══ Source records

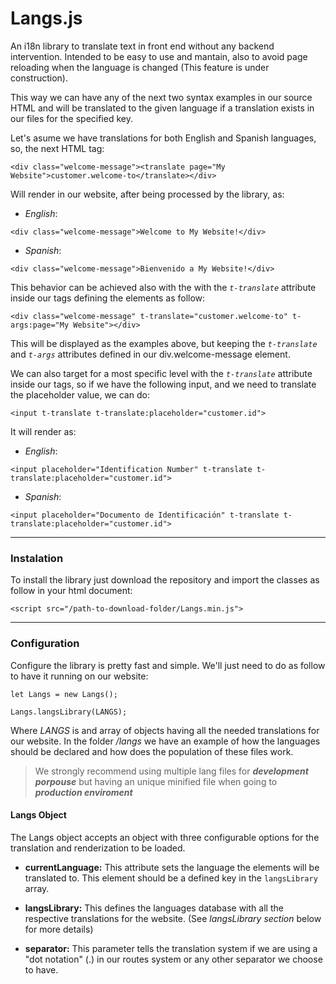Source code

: # Langs.js
An i18n library to translate text in front end without any backend intervention. Intended to be easy to use and mantain, also to avoid page reloading when the language is changed (This feature is under construction).

This way we can have any of the next two syntax examples in our source HTML and will be translated to the given language if a translation exists in our files for the specified key.

Let's asume we have translations for both English and Spanish languages, so, the next HTML tag:

`<div class="welcome-message"><translate page="My Website">customer.welcome-to</translate></div>`

Will render in our website, after being processed by the library, as: 
- *English*:

`<div class="welcome-message">Welcome to My Website!</div>`

- *Spanish*:

`<div class="welcome-message">Bienvenido a My Website!</div>`

This behavior can be achieved also with the with the *`t-translate`* attribute inside our tags defining the elements as follow:

`<div class="welcome-message" t-translate="customer.welcome-to" t-args:page="My Website"></div>`

This will be displayed as the examples above, but keeping the *`t-translate`* and *`t-args`* attributes defined in our div.welcome-message element.

We can also target for a most specific level with the *`t-translate`* attribute inside our tags, so if we have the following input, and we need to translate the placeholder value, we can do: 

`<input t-translate t-translate:placeholder="customer.id">`

It will render as:
- *English*:

`<input placeholder="Identification Number" t-translate t-translate:placeholder="customer.id">`

- *Spanish*:

`<input placeholder="Documento de Identificación" t-translate t-translate:placeholder="customer.id">`
***
### Instalation
To install the library just download the repository and import the classes as follow in your html document:

`<script src="/path-to-download-folder/Langs.min.js">`
***
### Configuration
Configure the library is pretty fast and simple. We'll just need to do as follow to have it running on our website: 

`let Langs = new Langs();`  

`Langs.langsLibrary(LANGS);`

Where *LANGS* is and array of objects having all the needed translations for our website. In the folder */langs* we have an example of how the languages should be declared and how does the population of these files work. 

> We strongly recommend using multiple lang files for ***development porpouse*** but having an unique minified file when going to ***production enviroment*** 

#### Langs Object
The Langs object accepts an object with three configurable options for the translation and renderization to be loaded. 

- **currentLanguage:**
This attribute sets the language the elements will be translated to. This element should be a defined key in the `langsLibrary` array.

- **langsLibrary:**
This defines the languages database with all the respective translations for the website. (See *langsLibrary section* below for more details)

- **separator:**
This parameter tells the translation system if we are using a "dot notation" (.) in our routes system or any other separator we choose to have.
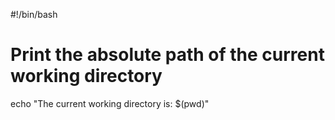 #!/bin/bash

# Print the absolute path of the current working directory
echo "The current working directory is: $(pwd)"
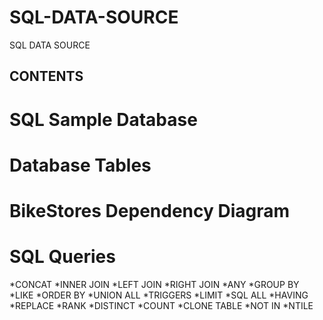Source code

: # SQL-DATA-SOURCE
SQL DATA SOURCE
## CONTENTS
# SQL Sample Database
# Database Tables
# BikeStores Dependency Diagram
# SQL Queries
*CONCAT
*INNER JOIN
*LEFT JOIN
*RIGHT JOIN
*ANY
*GROUP BY
*LIKE
*ORDER BY
*UNION ALL
*TRIGGERS
*LIMIT
*SQL ALL
*HAVING
*REPLACE
*RANK
*DISTINCT
*COUNT
*CLONE TABLE
*NOT IN
*NTILE


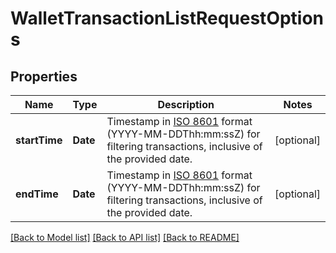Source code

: # WalletTransactionListRequestOptions

## Properties
Name | Type | Description | Notes
------------ | ------------- | ------------- | -------------
**startTime** | **Date** | Timestamp in [ISO 8601](https://wikipedia.org/wiki/ISO_8601) format (YYYY-MM-DDThh:mm:ssZ) for filtering transactions, inclusive of the provided date. | [optional] 
**endTime** | **Date** | Timestamp in [ISO 8601](https://wikipedia.org/wiki/ISO_8601) format (YYYY-MM-DDThh:mm:ssZ) for filtering transactions, inclusive of the provided date. | [optional] 

[[Back to Model list]](../README.md#documentation-for-models) [[Back to API list]](../README.md#documentation-for-api-endpoints) [[Back to README]](../README.md)


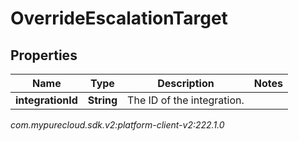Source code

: # OverrideEscalationTarget


## Properties

| Name | Type | Description | Notes |
| ------------ | ------------- | ------------- | ------------- |
| **integrationId** | **String** | The ID of the integration. |  |




_com.mypurecloud.sdk.v2:platform-client-v2:222.1.0_
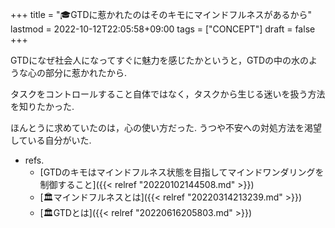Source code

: +++
title = "🎓GTDに惹かれたのはそのキモにマインドフルネスがあるから"
lastmod = 2022-10-12T22:05:58+09:00
tags = ["CONCEPT"]
draft = false
+++

GTDになぜ社会人になってすぐに魅力を感じたかというと，GTDの中の水のような心の部分に惹かれたから.

タスクをコントロールすること自体ではなく，タスクから生じる迷いを扱う方法を知りたかった.

ほんとうに求めていたのは，心の使い方だった. うつや不安への対処方法を渇望している自分がいた.

-   refs.
    -   [GTDのキモはマインドフルネス状態を目指してマインドワンダリングを制御すること]({{< relref "20220102144508.md" >}})
    -   [🏛マインドフルネスとは]({{< relref "20220314213239.md" >}})
    -   [🏛GTDとは]({{< relref "20220616205803.md" >}})
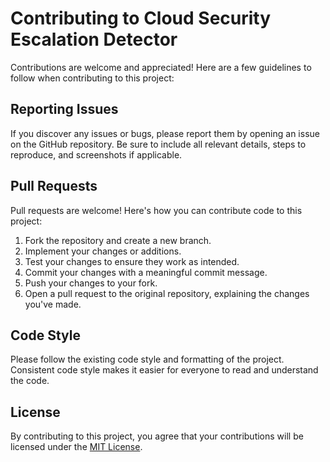 # Contributing to Cloud Security Escalation Detector

Contributions are welcome and appreciated! Here are a few guidelines to follow when contributing to this project:

## Reporting Issues

If you discover any issues or bugs, please report them by opening an issue on the GitHub repository. Be sure to include all relevant details, steps to reproduce, and screenshots if applicable.

## Pull Requests

Pull requests are welcome! Here's how you can contribute code to this project:

1. Fork the repository and create a new branch.
2. Implement your changes or additions.
3. Test your changes to ensure they work as intended.
4. Commit your changes with a meaningful commit message.
5. Push your changes to your fork.
6. Open a pull request to the original repository, explaining the changes you've made.

## Code Style

Please follow the existing code style and formatting of the project. Consistent code style makes it easier for everyone to read and understand the code.

## License

By contributing to this project, you agree that your contributions will be licensed under the [MIT License](LICENSE).
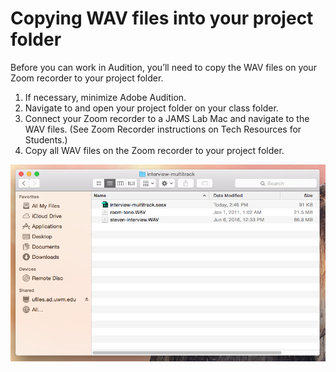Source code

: # Copying WAV files into your project folder

Before you can work in Audition, you’ll need to copy the WAV files on your Zoom recorder to your project folder.

1. If necessary, minimize Adobe Audition.
2. Navigate to and open your project folder on your class folder.
3. Connect your Zoom recorder to a JAMS Lab Mac and navigate to the WAV files. \(See Zoom Recorder instructions on Tech Resources for Students.\)
4. Copy all WAV files on the Zoom recorder to your project folder.

![](/assets/copying-wav-files-to-project-folder.png)
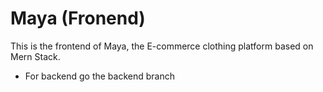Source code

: # Maya (Fronend)

This is the frontend of Maya, the E-commerce clothing platform based on Mern Stack.
* For backend go the backend branch
 
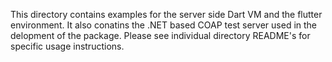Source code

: This directory contains examples for the server side Dart VM and the flutter
environment. It also conatins the .NET based COAP test server used in the delopment
of the package. Please see individual directory README's for specific usage 
instructions.
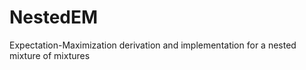 # NestedEM
Expectation-Maximization derivation and implementation for a nested mixture of mixtures 
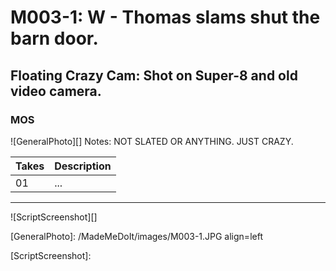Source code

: # M003-1: W - Thomas slams shut the barn door.

## Floating Crazy Cam: Shot on Super-8 and old video camera.

### MOS

![GeneralPhoto][]
Notes: NOT SLATED OR ANYTHING. JUST CRAZY.

| Takes | Description |
|:---|:----|
| 01 | ... |

----

![ScriptScreenshot][]


[GeneralPhoto]: /MadeMeDoIt/images/M003-1.JPG align=left

[ScriptScreenshot]: 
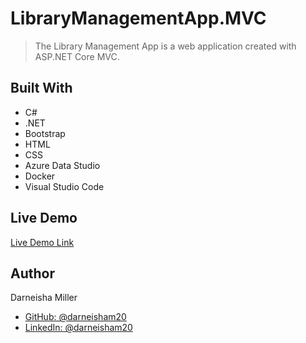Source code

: # LibraryManagementApp.MVC

> The Library Management App is a web application created with ASP.NET Core MVC.

## Built With

- C#
- .NET
- Bootstrap
- HTML
- CSS
- Azure Data Studio
- Docker
- Visual Studio Code

## Live Demo

[Live Demo Link](#)

## Author

Darneisha Miller

- [GitHub: @darneisham20](https://github.com/darneisham20)
- [LinkedIn: @darneisham20](https://www.linkedin.com/in/darneishamiller/)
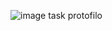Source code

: ![image](https://github.com/user-attachments/assets/0c54dcf2-847f-4c37-b87a-8d7aff831057)
task protofilo
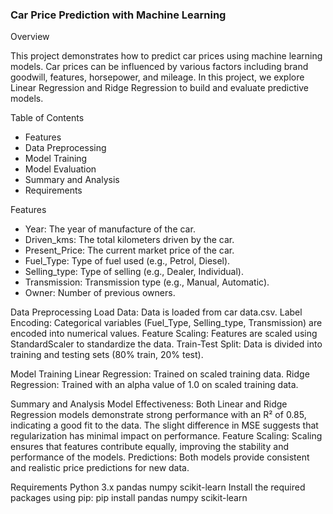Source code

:### Car Price Prediction with Machine Learning

Overview

This project demonstrates how to predict car prices using machine learning models. Car prices can be influenced by various factors including brand goodwill, features, horsepower, and mileage. In this project, we explore Linear Regression and Ridge Regression to build and evaluate predictive models.

Table of Contents
- Features
- Data Preprocessing
- Model Training
- Model Evaluation
- Summary and Analysis
- Requirements

Features
- Year: The year of manufacture of the car.
- Driven_kms: The total kilometers driven by the car.
- Present_Price: The current market price of the car.
- Fuel_Type: Type of fuel used (e.g., Petrol, Diesel).
- Selling_type: Type of selling (e.g., Dealer, Individual).
- Transmission: Transmission type (e.g., Manual, Automatic).
- Owner: Number of previous owners.

Data Preprocessing
Load Data: Data is loaded from car data.csv.
Label Encoding: Categorical variables (Fuel_Type, Selling_type, Transmission) are encoded into numerical values.
Feature Scaling: Features are scaled using StandardScaler to standardize the data.
Train-Test Split: Data is divided into training and testing sets (80% train, 20% test).

Model Training
Linear Regression: Trained on scaled training data.
Ridge Regression: Trained with an alpha value of 1.0 on scaled training data.

Summary and Analysis
Model Effectiveness: Both Linear and Ridge Regression models demonstrate strong performance with an R² of 0.85, indicating a good fit to the data. The slight difference in MSE suggests that regularization has minimal impact on performance.
Feature Scaling: Scaling ensures that features contribute equally, improving the stability and performance of the models.
Predictions: Both models provide consistent and realistic price predictions for new data.

Requirements
Python 3.x
pandas
numpy
scikit-learn
Install the required packages using pip:
pip install pandas numpy scikit-learn
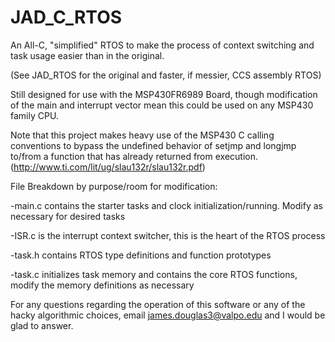 # JAD_C_RTOS
An All-C, "simplified" RTOS to make the process of context switching and task usage easier than in the original. 

(See JAD_RTOS for the original and faster, if messier, CCS assembly RTOS)

Still designed for use with the MSP430FR6989 Board, though modification of the main and 
interrupt vector mean this could be used on any MSP430 family CPU.

Note that this project makes heavy use of the MSP430 C calling conventions to bypass the undefined behavior of setjmp and longjmp
to/from a function that has already returned from execution. (http://www.ti.com/lit/ug/slau132r/slau132r.pdf)

File Breakdown by purpose/room for modification:

  -main.c contains the starter tasks and clock initialization/running. Modify as necessary for desired tasks
  
  -ISR.c is the interrupt context switcher, this is the heart of the RTOS process
  
  -task.h contains RTOS type definitions and function prototypes
  
  -task.c initializes task memory and contains the core RTOS functions, modify the memory definitions as necessary

For any questions regarding the operation of this software or any of the hacky algorithmic choices,
email james.douglas3@valpo.edu and I would be glad to answer.
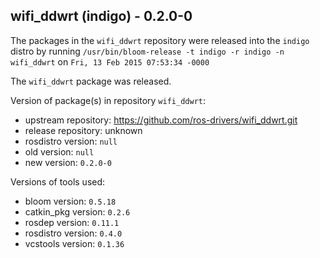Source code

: ## wifi_ddwrt (indigo) - 0.2.0-0

The packages in the `wifi_ddwrt` repository were released into the `indigo` distro by running `/usr/bin/bloom-release -t indigo -r indigo -n wifi_ddwrt` on `Fri, 13 Feb 2015 07:53:34 -0000`

The `wifi_ddwrt` package was released.

Version of package(s) in repository `wifi_ddwrt`:
- upstream repository: https://github.com/ros-drivers/wifi_ddwrt.git
- release repository: unknown
- rosdistro version: `null`
- old version: `null`
- new version: `0.2.0-0`

Versions of tools used:
- bloom version: `0.5.18`
- catkin_pkg version: `0.2.6`
- rosdep version: `0.11.1`
- rosdistro version: `0.4.0`
- vcstools version: `0.1.36`


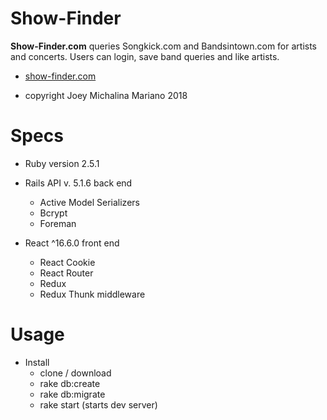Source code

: Show-Finder
======
**Show-Finder.com** queries Songkick.com and Bandsintown.com for artists and concerts.
Users can login, save band queries and like artists.

* [show-finder.com](https://www.show-finder.com)

* copyright Joey Michalina Mariano 2018

# Specs

* Ruby version 2.5.1

* Rails API v. 5.1.6 back end
  - Active Model Serializers
  - Bcrypt
  - Foreman

* React ^16.6.0 front end
  - React Cookie
  - React Router
  - Redux
  - Redux Thunk middleware

# Usage

* Install
  - clone / download
  - rake db:create
  - rake db:migrate
  - rake start (starts dev server)
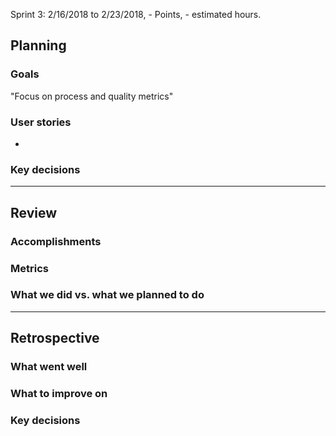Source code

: Sprint 3: 2/16/2018 to 2/23/2018, - Points, - estimated hours.

## Planning

### Goals
"Focus on process and quality metrics"

### User stories
- 

### Key decisions

***

## Review

### Accomplishments

### Metrics

### What we did vs. what we planned to do

***

## Retrospective

### What went well

### What to improve on

### Key decisions
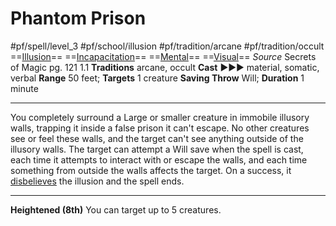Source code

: # Phantom Prison
#pf/spell/level_3 #pf/school/illusion #pf/tradition/arcane #pf/tradition/occult
==[Illusion](../../../Traits/Illusion.md)== ==[Incapacitation](../../../Traits/Incapacitation.md)== ==[Mental](../../../Traits/Mental.md)== ==[Visual](../../../Traits/Visual.md)==
*Source* Secrets of Magic pg. 121 1.1
**Traditions** arcane, occult
**Cast** ►►► material, somatic, verbal
**Range** 50 feet; **Targets** 1 creature
**Saving Throw** Will; **Duration** 1 minute

---
You completely surround a Large or smaller creature in immobile illusory walls, trapping it inside a false prison it can't escape. No other creatures see or feel these walls, and the target can't see anything outside of the illusory walls. The target can attempt a Will save when the spell is cast, each time it attempts to interact with or escape the walls, and each time something from outside the walls affects the target. On a success, it [disbelieves](../../../Rules/Disbelieving%20an%20Illusion.md) the illusion and the spell ends.

<hr>

**Heightened (8th)** You can target up to 5 creatures.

════

▸ **Work task**: Reproduce everything in the listing from the line containing "Please follow the" down to the line containing "Before you can", substituting "coding style" for "code style" and leaving all else unchanged. Omit the picture from your answer.

▸ **Finished exercise**:
Please follow the existing coding style and formatting of the project. Consistent coding style makes it easier for everyone to read and understand the code.

## License

By contributing to this project, you agree that your contributions will be licensed under the [MIT License](LICENSE).
Source code

: # Copying WAV files into your project folder

Before you can work in Audition, you’ll need to copy the WAV files on your Zoom recorder to your project folder.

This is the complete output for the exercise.